▸ **Data for this exercise**:
::::::::::
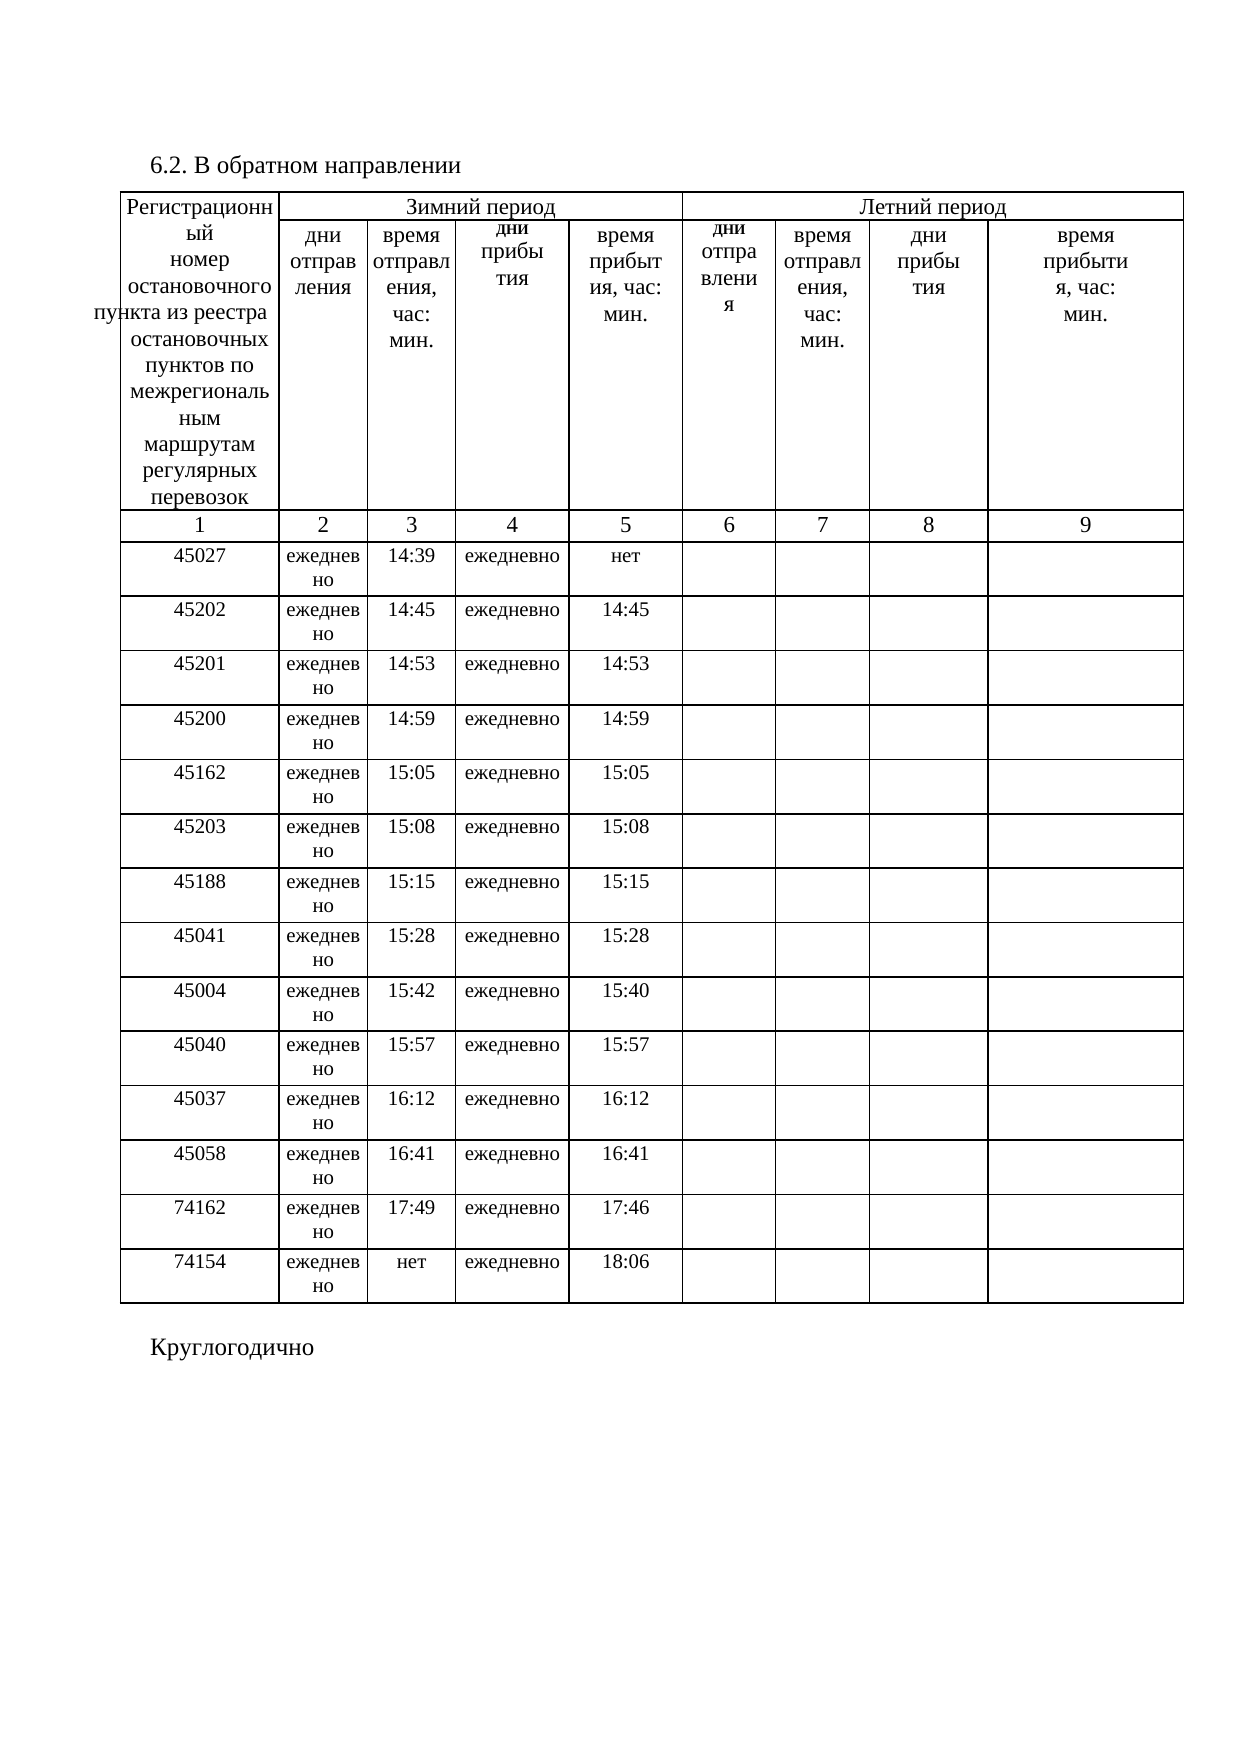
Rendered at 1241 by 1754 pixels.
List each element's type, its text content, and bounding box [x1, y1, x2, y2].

table_cell [870, 760, 987, 813]
table_cell ежедневно [456, 1250, 568, 1302]
table_cell 1 [121, 511, 278, 541]
table_cell 45027 [121, 543, 278, 595]
table_cell ежедневно [456, 651, 568, 704]
table_cell [870, 651, 987, 704]
table_cell 15:05 [368, 760, 455, 813]
table_cell 6 [683, 511, 775, 541]
table_cell 4 [456, 511, 568, 541]
table_cell 2 [280, 511, 367, 541]
table_cell [989, 1195, 1183, 1248]
table_cell [870, 869, 987, 922]
table_cell [989, 815, 1183, 867]
table_cell [989, 597, 1183, 650]
table_cell 45162 [121, 760, 278, 813]
table_cell нет [570, 543, 682, 595]
table_cell 15:08 [368, 815, 455, 867]
table_cell 16:41 [570, 1141, 682, 1193]
table_cell 15:08 [570, 815, 682, 867]
table_cell ежедневно [456, 1032, 568, 1085]
table_cell [776, 815, 869, 867]
table_cell ежедневно [456, 1141, 568, 1193]
table_cell 14:59 [570, 706, 682, 758]
table_cell ДНИ отпра влени я [683, 221, 775, 509]
table_cell [870, 1250, 987, 1302]
table_cell [683, 815, 775, 867]
table_cell 14:45 [570, 597, 682, 650]
table_cell 8 [870, 511, 987, 541]
table_cell ежедневно [456, 869, 568, 922]
table_cell ежедневно [280, 869, 367, 922]
table_cell ежедневно [280, 1086, 367, 1139]
table_header Регистрационный номер остановочного пункта из реестра остановочных пунктов по межрегиональным маршрутам регулярных перевозок [121, 193, 278, 509]
table_cell ежедневно [456, 543, 568, 595]
table_cell [989, 760, 1183, 813]
table_cell ежедневно [280, 597, 367, 650]
table_cell [776, 706, 869, 758]
table_cell 14:59 [368, 706, 455, 758]
table_cell [776, 597, 869, 650]
table_cell [989, 978, 1183, 1030]
text Круглогодично [150, 1332, 1090, 1361]
table_cell 45041 [121, 923, 278, 976]
table_cell [989, 1141, 1183, 1193]
table_cell ежедневно [280, 760, 367, 813]
table_cell [989, 869, 1183, 922]
table_cell [683, 760, 775, 813]
table_cell [870, 543, 987, 595]
table_cell [870, 1032, 987, 1085]
table_cell [989, 543, 1183, 595]
table_cell 45037 [121, 1086, 278, 1139]
table_cell 9 [989, 511, 1183, 541]
table_cell [989, 923, 1183, 976]
table_cell [683, 1086, 775, 1139]
table_cell [683, 1195, 775, 1248]
table_cell 14:39 [368, 543, 455, 595]
table_cell 16:12 [368, 1086, 455, 1139]
table_cell [989, 1032, 1183, 1085]
text 6.2. В обратном направлении [150, 150, 1090, 179]
table_cell 74162 [121, 1195, 278, 1248]
table_cell [870, 923, 987, 976]
table_cell ежедневно [456, 706, 568, 758]
table_cell [776, 978, 869, 1030]
table_cell время отправл ения, час: мин. [776, 221, 869, 509]
table_cell ежедневно [280, 1250, 367, 1302]
table_cell дни отправ ления [280, 221, 367, 509]
table_cell 7 [776, 511, 869, 541]
table_cell 45200 [121, 706, 278, 758]
table_cell время отправл ения, час: мин. [368, 221, 455, 509]
table_cell 45058 [121, 1141, 278, 1193]
table_cell 15:28 [368, 923, 455, 976]
table_cell 14:45 [368, 597, 455, 650]
table_cell [870, 1086, 987, 1139]
table_cell 18:06 [570, 1250, 682, 1302]
table_cell ежедневно [280, 1195, 367, 1248]
table_cell [776, 1195, 869, 1248]
table_cell ежедневно [280, 706, 367, 758]
table_cell ежедневно [280, 978, 367, 1030]
table_cell 3 [368, 511, 455, 541]
table_cell 17:49 [368, 1195, 455, 1248]
table_header Летний период [683, 193, 1183, 219]
table_cell [683, 651, 775, 704]
table_cell [683, 597, 775, 650]
table_cell 45004 [121, 978, 278, 1030]
table_cell ежедневно [456, 1195, 568, 1248]
table_cell ежедневно [280, 543, 367, 595]
table_cell 45202 [121, 597, 278, 650]
table_cell [776, 1250, 869, 1302]
table_cell 14:53 [368, 651, 455, 704]
table_cell ежедневно [280, 815, 367, 867]
table_cell [683, 543, 775, 595]
table_cell ДНИ прибы тия [456, 221, 568, 509]
table_cell 15:57 [368, 1032, 455, 1085]
table_cell [683, 1141, 775, 1193]
table_cell [683, 923, 775, 976]
table_cell [870, 597, 987, 650]
table_cell ежедневно [456, 597, 568, 650]
table_cell ежедневно [280, 1141, 367, 1193]
table_cell 74154 [121, 1250, 278, 1302]
table_cell 16:41 [368, 1141, 455, 1193]
table_cell 15:40 [570, 978, 682, 1030]
table_cell ежедневно [280, 1032, 367, 1085]
table_cell ежедневно [456, 978, 568, 1030]
table_cell ежедневно [456, 923, 568, 976]
table_cell [776, 760, 869, 813]
table_cell [776, 1141, 869, 1193]
table_cell [870, 1141, 987, 1193]
table_cell [683, 978, 775, 1030]
table_cell 45203 [121, 815, 278, 867]
table_cell [870, 706, 987, 758]
table_cell [989, 706, 1183, 758]
table_cell 45040 [121, 1032, 278, 1085]
table_cell ежедневно [456, 760, 568, 813]
table_cell ежедневно [280, 651, 367, 704]
table_cell [776, 923, 869, 976]
table_cell дни прибы тия [870, 221, 987, 509]
table_cell [683, 1032, 775, 1085]
table_cell 15:57 [570, 1032, 682, 1085]
table_cell время прибыт ия, час: мин. [570, 221, 682, 509]
table_header Зимний период [280, 193, 682, 219]
table_cell [870, 978, 987, 1030]
table_cell 45201 [121, 651, 278, 704]
table_cell 14:53 [570, 651, 682, 704]
table_cell [683, 706, 775, 758]
table_cell 17:46 [570, 1195, 682, 1248]
table_cell ежедневно [456, 815, 568, 867]
table_cell [683, 1250, 775, 1302]
table_cell [776, 869, 869, 922]
table_cell [870, 1195, 987, 1248]
table_cell [989, 651, 1183, 704]
table_cell 15:15 [368, 869, 455, 922]
table_cell [989, 1250, 1183, 1302]
table_cell 15:05 [570, 760, 682, 813]
table_cell [776, 651, 869, 704]
table_cell [776, 1032, 869, 1085]
table_cell [989, 1086, 1183, 1139]
table_cell 45188 [121, 869, 278, 922]
table_cell 15:28 [570, 923, 682, 976]
table_cell ежедневно [280, 923, 367, 976]
table_cell 16:12 [570, 1086, 682, 1139]
table_cell 15:42 [368, 978, 455, 1030]
table_cell ежедневно [456, 1086, 568, 1139]
table_cell 15:15 [570, 869, 682, 922]
table_cell [776, 543, 869, 595]
table_cell [683, 869, 775, 922]
table_cell [870, 815, 987, 867]
table_cell время прибыти я, час: мин. [989, 221, 1183, 509]
table_cell нет [368, 1250, 455, 1302]
table_cell 5 [570, 511, 682, 541]
table_cell [776, 1086, 869, 1139]
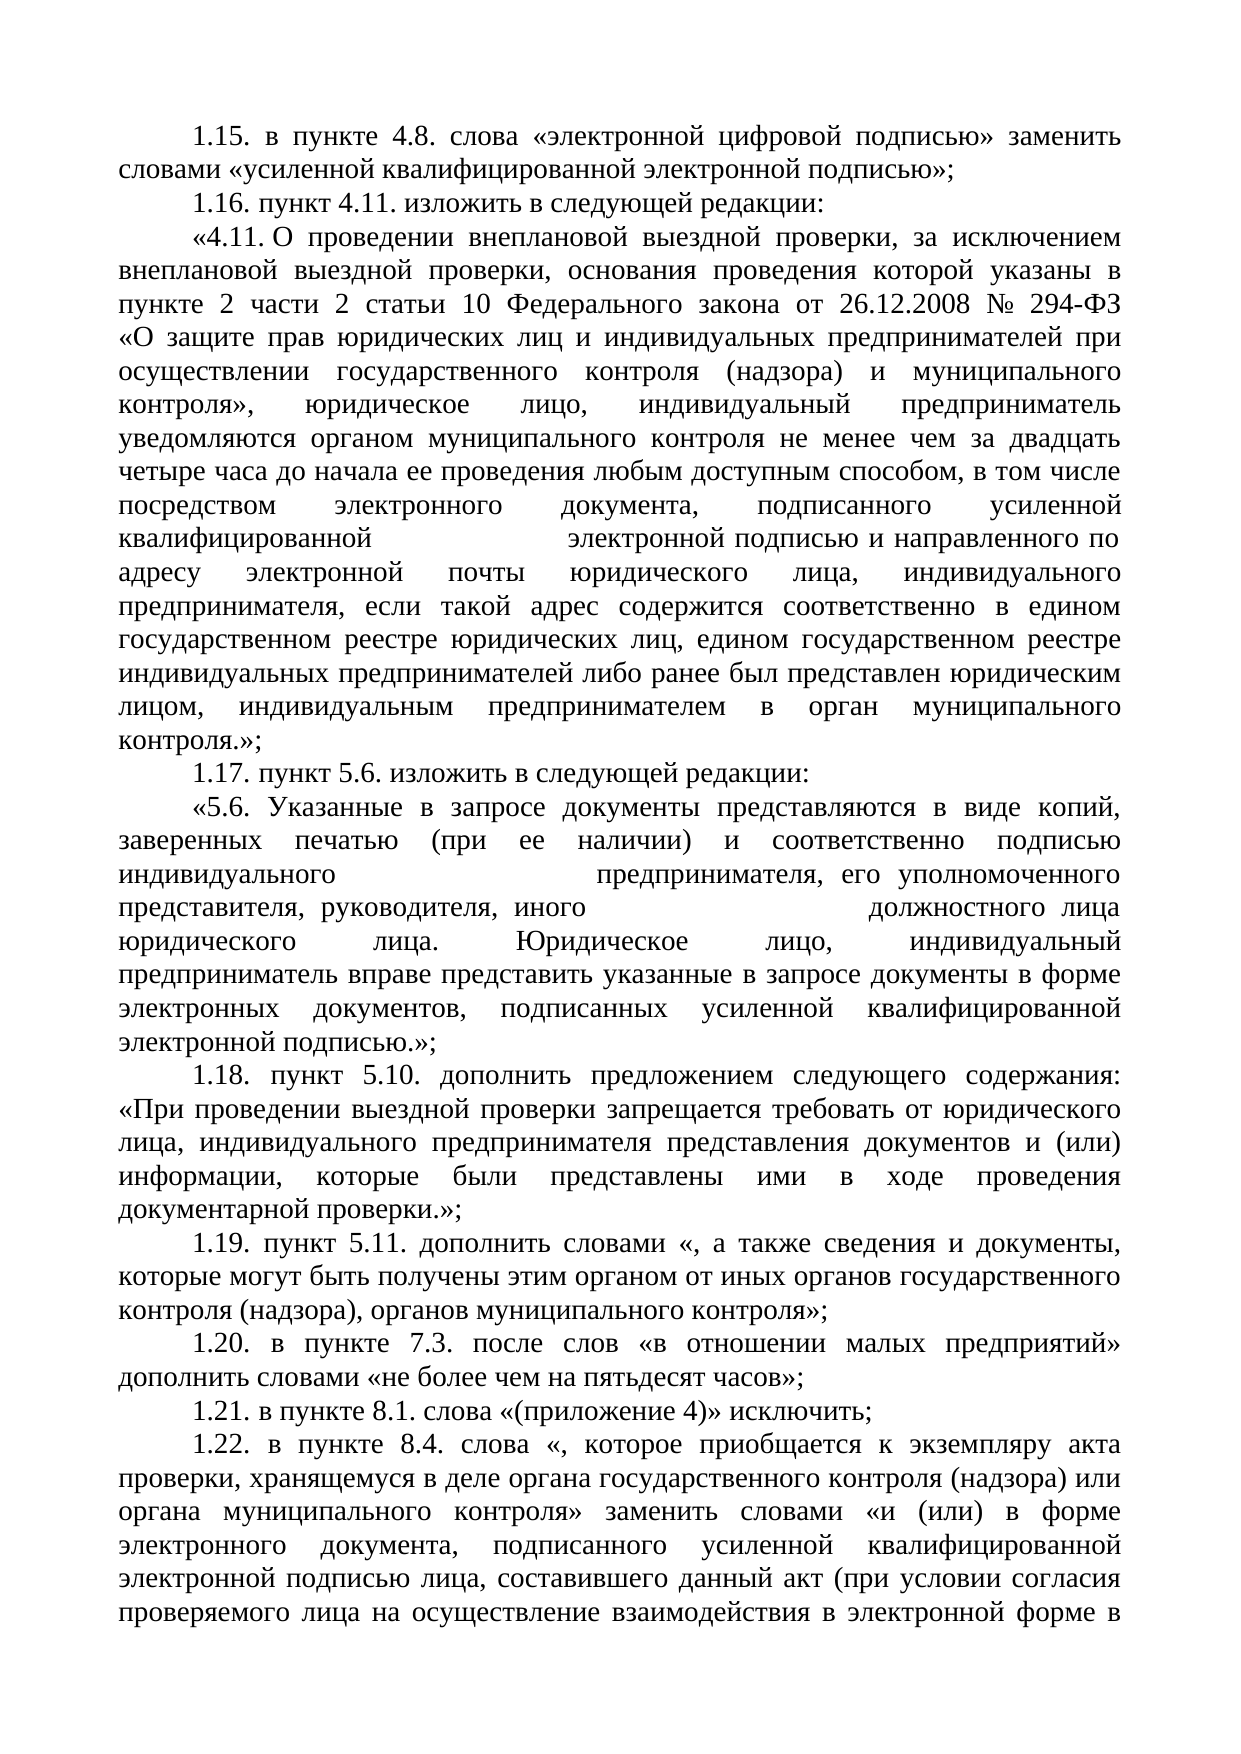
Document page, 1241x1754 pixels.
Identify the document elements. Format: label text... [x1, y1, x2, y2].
::::::::::
▸ **Exercise directions**:
In the data above, each line holding "pixels" is to be found and copied.

▸ **Reply to the task**:
Rendered at 1241 by 1754 pixels.
Document page, 1241x1754 pixels.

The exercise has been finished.